After executing an operation the sp-program needs to know with what operation to continue. For each operation this information can be specified using a binary decision tree (BDT). The inner nodes of the tree are labeled with a predicate and the leaves with operations or `HALT`. If a predicate is true then the first child is taken, otherwise the second. If the BDT of an operation consists of only one operation (or `HALT`) then there should be no parentheses.

The BDT `(hasNext (newChar new same) final)` is read as follows. If the predicate `hasNext` is true then continue with checking the predicate `newChar`. If `newChar` is true then continue with the operation `new`, otherwise with `same`. If `hasNext` is false then continue with the operation `final`.

``````#VERBATIM
first = head --returns first element of a list
isEmpty = null --true iff list is empty
removeFirst = tail --returns list without first element
append x y = y++[x] --appends element x to end of list y
``````

The `#VERBATIM`-section can be used to include functions and constants which are added on the global level to the Haskell source code file.

## Good to know

Additional functions: `spc` has some additional functions such as computing the code coverage given an sp-program and a directory of traces or comparing traces in various ways. See spc Usage for more information.

Tracing self-defined data types: In order for Shrimp to be able to generate traces for self-defined data types they must be a member of the type class `Show`. Alternatively, you can also hide variables from traces by prefixing them with `?`, e.g. `?result :: [(Char,Int)]`.

Local variables: It is possible to use variables which have not been declared in the `#VARIABLES`-section; they are called local variables or helper variables. Simply choose a variable name not used by a program variable in an assignment on the left-hand side. Such variable is only visible within the operation where it is defined.

``````#OPERATIONS
opExample:
a' = c * c
b' = c + c
c = 123 --local variable
``````

Phantom operations: Reconsider the `#FLOW`-section from the previous example.

``````#FLOW
init  = (hasNext (newChar new same) final)
same  = (hasNext (newChar new same) final)
new   = (hasNext (newChar new same) final)
final = HALT
``````

Notice how all operations but `final` have the same BDT. You can use a phantom operation to refactor this:

``````#FLOW
init  = nop
same  = nop
new   = nop
.nop  = (hasNext (newChar new same) final)
final = HALT
``````

The `.` in front of `nop` means that it does not modify the contents of the variables and thus does not need to occur in the `#OPERATIONS`-section. This can also be used if there is a sub-BDT that occurs repeatedly. The only difference in the traces are the additional rows with `nop` as operation. If you don't want to see phantom operations in the traces, use the option `MERGE_PHANTOM_OPERATIONS` (see below).
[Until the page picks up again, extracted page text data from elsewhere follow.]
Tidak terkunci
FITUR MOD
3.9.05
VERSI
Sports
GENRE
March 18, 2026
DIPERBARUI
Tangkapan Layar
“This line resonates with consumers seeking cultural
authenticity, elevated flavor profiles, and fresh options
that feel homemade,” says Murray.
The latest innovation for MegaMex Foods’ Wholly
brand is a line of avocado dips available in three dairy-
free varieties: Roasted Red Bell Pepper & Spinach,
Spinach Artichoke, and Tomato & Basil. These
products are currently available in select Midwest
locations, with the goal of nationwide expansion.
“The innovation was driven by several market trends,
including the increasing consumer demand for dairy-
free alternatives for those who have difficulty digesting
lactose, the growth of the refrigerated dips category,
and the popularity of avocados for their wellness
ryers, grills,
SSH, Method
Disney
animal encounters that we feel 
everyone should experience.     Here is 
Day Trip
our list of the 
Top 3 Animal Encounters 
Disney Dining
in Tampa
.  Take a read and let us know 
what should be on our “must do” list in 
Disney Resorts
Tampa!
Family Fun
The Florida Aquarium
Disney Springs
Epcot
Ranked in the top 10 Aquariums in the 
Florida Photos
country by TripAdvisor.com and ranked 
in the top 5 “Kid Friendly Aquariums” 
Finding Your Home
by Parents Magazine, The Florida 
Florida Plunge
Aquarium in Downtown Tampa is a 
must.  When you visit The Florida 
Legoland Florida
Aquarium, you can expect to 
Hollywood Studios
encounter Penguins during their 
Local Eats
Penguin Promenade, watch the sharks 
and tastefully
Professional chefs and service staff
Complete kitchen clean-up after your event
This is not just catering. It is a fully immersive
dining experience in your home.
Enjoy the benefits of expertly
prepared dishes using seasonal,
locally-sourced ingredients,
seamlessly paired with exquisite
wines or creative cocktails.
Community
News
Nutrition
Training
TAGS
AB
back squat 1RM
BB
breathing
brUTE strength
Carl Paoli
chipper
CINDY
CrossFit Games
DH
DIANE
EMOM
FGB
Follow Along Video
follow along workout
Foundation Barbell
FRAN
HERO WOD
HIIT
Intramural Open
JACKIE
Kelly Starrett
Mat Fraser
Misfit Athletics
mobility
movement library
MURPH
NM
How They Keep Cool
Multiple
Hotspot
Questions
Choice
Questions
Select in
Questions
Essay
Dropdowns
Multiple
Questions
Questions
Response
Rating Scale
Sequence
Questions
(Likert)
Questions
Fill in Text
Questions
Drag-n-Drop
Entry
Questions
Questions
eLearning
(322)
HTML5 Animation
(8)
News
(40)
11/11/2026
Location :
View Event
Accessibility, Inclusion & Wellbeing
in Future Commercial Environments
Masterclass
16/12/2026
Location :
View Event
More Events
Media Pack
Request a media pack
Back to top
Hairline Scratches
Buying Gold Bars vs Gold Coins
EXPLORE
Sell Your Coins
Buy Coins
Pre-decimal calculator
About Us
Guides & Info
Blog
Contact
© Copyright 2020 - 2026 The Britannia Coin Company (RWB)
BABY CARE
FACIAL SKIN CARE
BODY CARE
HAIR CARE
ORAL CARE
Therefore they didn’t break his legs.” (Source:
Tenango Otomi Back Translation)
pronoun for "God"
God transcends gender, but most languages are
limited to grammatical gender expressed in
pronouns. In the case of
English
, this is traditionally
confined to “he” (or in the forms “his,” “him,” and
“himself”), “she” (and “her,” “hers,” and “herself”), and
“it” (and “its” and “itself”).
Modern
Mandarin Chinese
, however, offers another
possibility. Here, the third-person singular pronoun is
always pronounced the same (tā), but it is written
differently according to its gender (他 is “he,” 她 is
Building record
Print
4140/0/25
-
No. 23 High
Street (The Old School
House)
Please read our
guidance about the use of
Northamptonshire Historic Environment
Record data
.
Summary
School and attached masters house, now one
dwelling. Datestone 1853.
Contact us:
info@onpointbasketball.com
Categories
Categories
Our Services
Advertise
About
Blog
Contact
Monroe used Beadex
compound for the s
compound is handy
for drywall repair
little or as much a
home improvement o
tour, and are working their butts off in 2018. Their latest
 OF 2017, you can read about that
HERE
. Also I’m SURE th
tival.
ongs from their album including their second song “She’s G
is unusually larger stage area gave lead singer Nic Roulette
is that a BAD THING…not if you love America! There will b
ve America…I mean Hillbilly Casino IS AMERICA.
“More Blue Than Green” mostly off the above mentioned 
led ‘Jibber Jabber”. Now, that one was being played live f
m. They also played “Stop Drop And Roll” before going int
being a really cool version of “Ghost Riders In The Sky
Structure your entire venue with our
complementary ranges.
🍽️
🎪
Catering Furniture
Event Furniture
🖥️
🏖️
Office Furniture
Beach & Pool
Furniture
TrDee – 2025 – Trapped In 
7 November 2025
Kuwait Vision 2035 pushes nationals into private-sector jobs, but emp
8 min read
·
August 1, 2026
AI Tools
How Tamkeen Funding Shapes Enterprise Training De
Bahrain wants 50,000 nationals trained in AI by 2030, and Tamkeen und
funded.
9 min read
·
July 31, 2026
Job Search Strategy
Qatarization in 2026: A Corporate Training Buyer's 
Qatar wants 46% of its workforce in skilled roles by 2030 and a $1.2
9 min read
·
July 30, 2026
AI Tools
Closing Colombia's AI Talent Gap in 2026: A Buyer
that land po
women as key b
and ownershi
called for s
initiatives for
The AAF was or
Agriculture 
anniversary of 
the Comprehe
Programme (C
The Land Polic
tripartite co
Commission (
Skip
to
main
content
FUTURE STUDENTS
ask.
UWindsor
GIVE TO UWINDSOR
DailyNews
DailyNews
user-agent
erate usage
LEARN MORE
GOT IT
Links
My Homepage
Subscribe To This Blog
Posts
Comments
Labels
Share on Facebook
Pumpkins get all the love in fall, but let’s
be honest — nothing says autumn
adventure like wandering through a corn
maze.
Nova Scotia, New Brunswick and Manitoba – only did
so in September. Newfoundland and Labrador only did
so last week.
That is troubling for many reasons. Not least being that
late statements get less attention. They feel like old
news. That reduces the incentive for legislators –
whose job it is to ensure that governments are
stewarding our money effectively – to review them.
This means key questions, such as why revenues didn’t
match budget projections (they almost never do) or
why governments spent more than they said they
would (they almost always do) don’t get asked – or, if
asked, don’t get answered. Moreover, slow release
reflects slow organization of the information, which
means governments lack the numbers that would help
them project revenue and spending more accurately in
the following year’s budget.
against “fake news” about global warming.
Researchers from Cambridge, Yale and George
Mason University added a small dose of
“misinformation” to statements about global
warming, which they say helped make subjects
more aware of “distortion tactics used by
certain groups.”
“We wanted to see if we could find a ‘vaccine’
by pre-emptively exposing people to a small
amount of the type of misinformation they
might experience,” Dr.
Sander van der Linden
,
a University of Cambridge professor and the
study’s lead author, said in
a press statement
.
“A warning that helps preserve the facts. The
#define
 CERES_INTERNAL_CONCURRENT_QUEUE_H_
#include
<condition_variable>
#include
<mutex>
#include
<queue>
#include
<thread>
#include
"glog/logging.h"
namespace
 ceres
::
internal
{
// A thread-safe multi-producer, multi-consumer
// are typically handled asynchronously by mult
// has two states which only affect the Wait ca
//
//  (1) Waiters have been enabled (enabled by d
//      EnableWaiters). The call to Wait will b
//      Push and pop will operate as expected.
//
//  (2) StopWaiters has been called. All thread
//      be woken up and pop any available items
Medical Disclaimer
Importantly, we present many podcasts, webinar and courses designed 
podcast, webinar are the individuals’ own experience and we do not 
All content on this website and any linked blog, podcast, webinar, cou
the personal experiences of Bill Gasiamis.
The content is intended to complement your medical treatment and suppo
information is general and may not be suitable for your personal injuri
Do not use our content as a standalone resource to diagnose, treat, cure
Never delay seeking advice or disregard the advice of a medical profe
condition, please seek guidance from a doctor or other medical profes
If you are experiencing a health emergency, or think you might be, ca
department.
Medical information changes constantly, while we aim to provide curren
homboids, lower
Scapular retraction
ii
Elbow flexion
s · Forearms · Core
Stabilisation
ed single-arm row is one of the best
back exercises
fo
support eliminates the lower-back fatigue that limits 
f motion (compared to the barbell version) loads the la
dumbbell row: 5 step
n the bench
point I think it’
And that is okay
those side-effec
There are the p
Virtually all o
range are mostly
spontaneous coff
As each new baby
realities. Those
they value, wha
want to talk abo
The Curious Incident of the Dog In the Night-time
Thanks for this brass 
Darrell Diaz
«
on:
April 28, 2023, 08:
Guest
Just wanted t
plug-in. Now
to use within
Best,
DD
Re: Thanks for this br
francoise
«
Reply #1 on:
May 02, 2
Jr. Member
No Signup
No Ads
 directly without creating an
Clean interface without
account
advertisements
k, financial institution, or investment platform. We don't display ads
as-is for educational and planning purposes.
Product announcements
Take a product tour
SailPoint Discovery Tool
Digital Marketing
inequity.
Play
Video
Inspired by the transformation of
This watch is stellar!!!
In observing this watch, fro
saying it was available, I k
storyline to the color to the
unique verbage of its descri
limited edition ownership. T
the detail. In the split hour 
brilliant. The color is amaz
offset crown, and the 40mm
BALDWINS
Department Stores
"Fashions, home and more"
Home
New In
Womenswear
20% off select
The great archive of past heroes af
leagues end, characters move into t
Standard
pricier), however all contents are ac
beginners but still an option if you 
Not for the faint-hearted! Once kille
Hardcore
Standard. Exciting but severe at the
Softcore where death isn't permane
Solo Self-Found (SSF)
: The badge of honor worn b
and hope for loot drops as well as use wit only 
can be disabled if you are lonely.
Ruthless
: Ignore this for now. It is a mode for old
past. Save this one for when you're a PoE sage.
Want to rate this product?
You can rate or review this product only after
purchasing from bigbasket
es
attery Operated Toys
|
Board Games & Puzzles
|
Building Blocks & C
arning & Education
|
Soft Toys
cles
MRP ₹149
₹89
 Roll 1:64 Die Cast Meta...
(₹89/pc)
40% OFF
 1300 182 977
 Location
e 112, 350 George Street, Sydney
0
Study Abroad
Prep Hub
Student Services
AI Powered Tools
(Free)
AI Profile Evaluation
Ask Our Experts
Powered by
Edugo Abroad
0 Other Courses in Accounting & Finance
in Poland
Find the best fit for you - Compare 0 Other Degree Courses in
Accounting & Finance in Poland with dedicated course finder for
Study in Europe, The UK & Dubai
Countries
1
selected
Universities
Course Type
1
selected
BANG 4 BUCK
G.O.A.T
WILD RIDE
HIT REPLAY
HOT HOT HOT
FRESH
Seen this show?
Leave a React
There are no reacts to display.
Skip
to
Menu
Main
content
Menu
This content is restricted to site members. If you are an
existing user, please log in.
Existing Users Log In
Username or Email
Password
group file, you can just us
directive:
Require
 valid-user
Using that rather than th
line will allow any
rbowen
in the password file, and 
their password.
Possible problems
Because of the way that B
Options: There exists an `#OPTIONS`-section which can be used to modify certain aspects of how an sp-program is translated or executed. For example, an sp-program can be translated in different modes (`Production`, `Interpreted` and `Empty`). The default mode is `Interpreted` which was used in the previous example. It causes traces to be written as files during execution. If you are certain your program works as intended and you want maximum speed use the `Production` mode instead. You can do so by adding the following section right after the `#NAME`-section.

``````#OPTIONS
TRANSLATION Production
``````

Another useful option is `MAX_STEPS 42` which limits the number of execution steps to 42 (or any other number you like). This only works when using the `Interpreted` translation mode. A typical use-case for this option would be when a program's execution does not seem to terminate and you want a trace to see what is going on. For all possible options see the `#OPTIONS`-section in Syntax & Semantics.